⟨

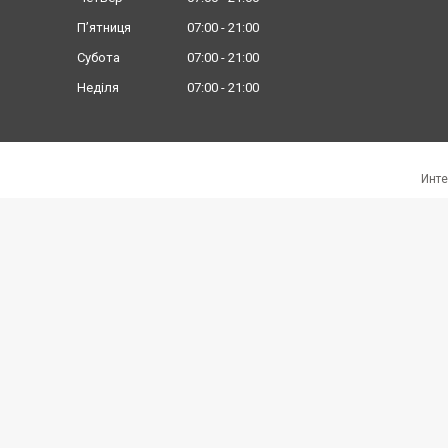
Пʼятниця
07:00
21:00
Субота
07:00
21:00
Неділя
07:00
21:00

⟩

> TASK INSTRUCTIONS
The response must restate each line of the material above exactly and contain no images.

> RESPONSE
Пʼятниця
07:00
21:00
Субота
07:00
21:00
Неділя
07:00
21:00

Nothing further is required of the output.